Friday, July 10, 2020 2:45:03 PM
On the other hand, as shown below, last year the price started to increase and multiplied by around 20 times in 6 months when the new notes and warrants to replace the previous notes were announced. Important to notice it was not announced that Garnock and Berdon were the notes and warrants holders, that was publicly known later:
I think the story is going to repeat and now with a much higher price increase than 20 times, because the company has a much bigger business (when previous agreement was done, the company only had the GCC business) and much higher Revenue (last Q Revenue $4.647 million during Covid and $6.173 million pre covid and last Q Revenue reported when previous agreement announced was only $1.371 million). Additionally, now the funding is not only for paying notes but mainly for growth.
Because of not financing for growth through Garnock and Berdon agreements, the company ended having to take the notes that converted. I think Anshu learned from his mistake and now reached an agreement that left money for growth in case he doesn’t get comercial lending soon.
This new financing is a novel system that fully aligns investor and company . Contrary to toxic financing, both parties maximize benefits ONLY if price goes up as I’m going to explain.

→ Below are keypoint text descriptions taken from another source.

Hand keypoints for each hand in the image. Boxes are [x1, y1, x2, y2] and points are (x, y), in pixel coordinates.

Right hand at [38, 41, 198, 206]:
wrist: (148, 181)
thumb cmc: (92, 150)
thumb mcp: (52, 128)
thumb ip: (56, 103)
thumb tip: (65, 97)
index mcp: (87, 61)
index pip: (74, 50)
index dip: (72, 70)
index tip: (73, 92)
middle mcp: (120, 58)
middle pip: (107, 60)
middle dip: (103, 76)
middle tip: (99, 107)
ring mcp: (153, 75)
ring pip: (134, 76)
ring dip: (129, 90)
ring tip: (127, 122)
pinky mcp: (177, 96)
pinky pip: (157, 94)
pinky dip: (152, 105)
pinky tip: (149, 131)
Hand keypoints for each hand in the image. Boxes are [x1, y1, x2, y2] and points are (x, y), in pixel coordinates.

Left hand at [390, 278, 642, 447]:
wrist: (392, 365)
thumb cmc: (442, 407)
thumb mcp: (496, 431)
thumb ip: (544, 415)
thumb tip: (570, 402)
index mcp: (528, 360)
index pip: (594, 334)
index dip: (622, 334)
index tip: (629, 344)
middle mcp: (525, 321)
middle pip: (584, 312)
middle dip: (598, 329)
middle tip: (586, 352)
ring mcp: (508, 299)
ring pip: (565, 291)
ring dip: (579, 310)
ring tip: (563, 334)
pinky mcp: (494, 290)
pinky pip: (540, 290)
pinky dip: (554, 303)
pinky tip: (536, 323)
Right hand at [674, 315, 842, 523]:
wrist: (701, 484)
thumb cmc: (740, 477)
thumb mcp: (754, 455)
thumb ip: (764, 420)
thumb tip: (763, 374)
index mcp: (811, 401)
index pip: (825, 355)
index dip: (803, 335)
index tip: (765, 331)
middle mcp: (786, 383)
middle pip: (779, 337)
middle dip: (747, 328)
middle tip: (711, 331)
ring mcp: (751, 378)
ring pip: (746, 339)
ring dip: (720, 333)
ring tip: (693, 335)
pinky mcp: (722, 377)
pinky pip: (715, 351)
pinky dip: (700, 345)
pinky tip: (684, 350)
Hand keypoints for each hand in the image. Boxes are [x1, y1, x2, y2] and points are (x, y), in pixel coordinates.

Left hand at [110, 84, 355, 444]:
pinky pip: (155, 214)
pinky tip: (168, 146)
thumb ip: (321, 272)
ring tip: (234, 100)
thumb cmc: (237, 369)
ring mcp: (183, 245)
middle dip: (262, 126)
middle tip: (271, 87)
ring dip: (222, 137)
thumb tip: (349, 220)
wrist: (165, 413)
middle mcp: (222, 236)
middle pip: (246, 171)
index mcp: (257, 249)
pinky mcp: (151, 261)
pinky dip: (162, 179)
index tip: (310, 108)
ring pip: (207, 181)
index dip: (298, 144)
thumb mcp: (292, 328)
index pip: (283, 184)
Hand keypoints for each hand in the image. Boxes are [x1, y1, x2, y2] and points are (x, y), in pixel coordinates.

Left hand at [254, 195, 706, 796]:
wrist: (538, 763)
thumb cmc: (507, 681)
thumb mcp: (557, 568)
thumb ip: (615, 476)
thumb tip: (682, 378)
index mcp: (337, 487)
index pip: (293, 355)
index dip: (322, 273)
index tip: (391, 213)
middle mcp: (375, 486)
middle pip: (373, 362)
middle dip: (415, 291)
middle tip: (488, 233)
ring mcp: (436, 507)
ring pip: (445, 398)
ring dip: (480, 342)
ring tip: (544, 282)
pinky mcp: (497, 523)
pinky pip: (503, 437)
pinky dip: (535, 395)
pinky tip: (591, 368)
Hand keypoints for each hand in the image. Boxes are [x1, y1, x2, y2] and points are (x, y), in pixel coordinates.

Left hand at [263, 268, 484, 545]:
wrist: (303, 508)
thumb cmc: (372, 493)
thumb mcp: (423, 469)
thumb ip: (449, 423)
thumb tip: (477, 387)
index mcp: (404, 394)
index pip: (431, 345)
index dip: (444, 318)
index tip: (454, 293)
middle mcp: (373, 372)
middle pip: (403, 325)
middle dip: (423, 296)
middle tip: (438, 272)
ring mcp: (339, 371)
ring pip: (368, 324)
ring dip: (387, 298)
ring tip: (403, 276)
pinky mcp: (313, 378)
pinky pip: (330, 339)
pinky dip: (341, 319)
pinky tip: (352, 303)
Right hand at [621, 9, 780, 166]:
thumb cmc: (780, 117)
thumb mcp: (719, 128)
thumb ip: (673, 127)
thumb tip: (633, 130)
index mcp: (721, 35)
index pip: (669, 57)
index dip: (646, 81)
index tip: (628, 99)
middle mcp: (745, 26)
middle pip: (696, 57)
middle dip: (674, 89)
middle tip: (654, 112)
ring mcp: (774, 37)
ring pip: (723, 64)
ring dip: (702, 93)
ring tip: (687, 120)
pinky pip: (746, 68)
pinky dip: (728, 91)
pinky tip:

There is a limitation in the amount of financing of $5M and in the number of shares that the investor can buy of 4.9% of outstanding shates, that corresponds to 133,625,991 as shown below:
New OS if White Lion buys all shares: 2,593,435,051 / (1 – 4.9%) =2,727,,061,042
Maximum number of shares for White Lion: 2,727,,061,042 * 4.9% = 133,625,991
From company’s point of view, the ONLY way to get the $5M in finance is if share price goes up, because at the prices we have now, it would only receive $400,878 of the $5M (133,625,991 shares X 0.003 = $400,878).
From the investor’s point of view, since they have a limited number of shares that they can buy, the ONLY way to maximize the benefit is if they buy not at this share prices but much higher and with higher percentage increase in price.
Examples using just a 50% increase in price;
133,625,991 shares X 0.003 x 50% increase= $200,439
133,625,991 shares X 0.03 x 50% increase = $2,004,390
And if the percentage is more than 50% benefit for investor will be much higher;
133,625,991 shares X 0.03 x 500% increase = $20,043,899
For both, investor and company is not favorable to execute all the deal at this pirces, but higher. All this is shown with the following calculation:
Average price:
5,000,000 / 133,625,991 = 0.03742
This is more than ten times the price we have now. So max conversion price is expected to be much higher than 0.03742.
.
No more dilution from others permitted according to terms of the agreement, so guess what will happen with OS.
If Anshu can negotiate new notes supported in this agreement would be much better because he will be able to use more of the $5M for growth and then he will be able to use it at much higher share prices with all the benefits yhat will bring.
The due diligence done by the investor and the limitations for any additional limitation also favors us as shareholders. No short sales
You don’t have to believe me blindly. My advantage, more than 3 years as a shareholder, so I know what I own. Your own Due Diligence is your best weapon.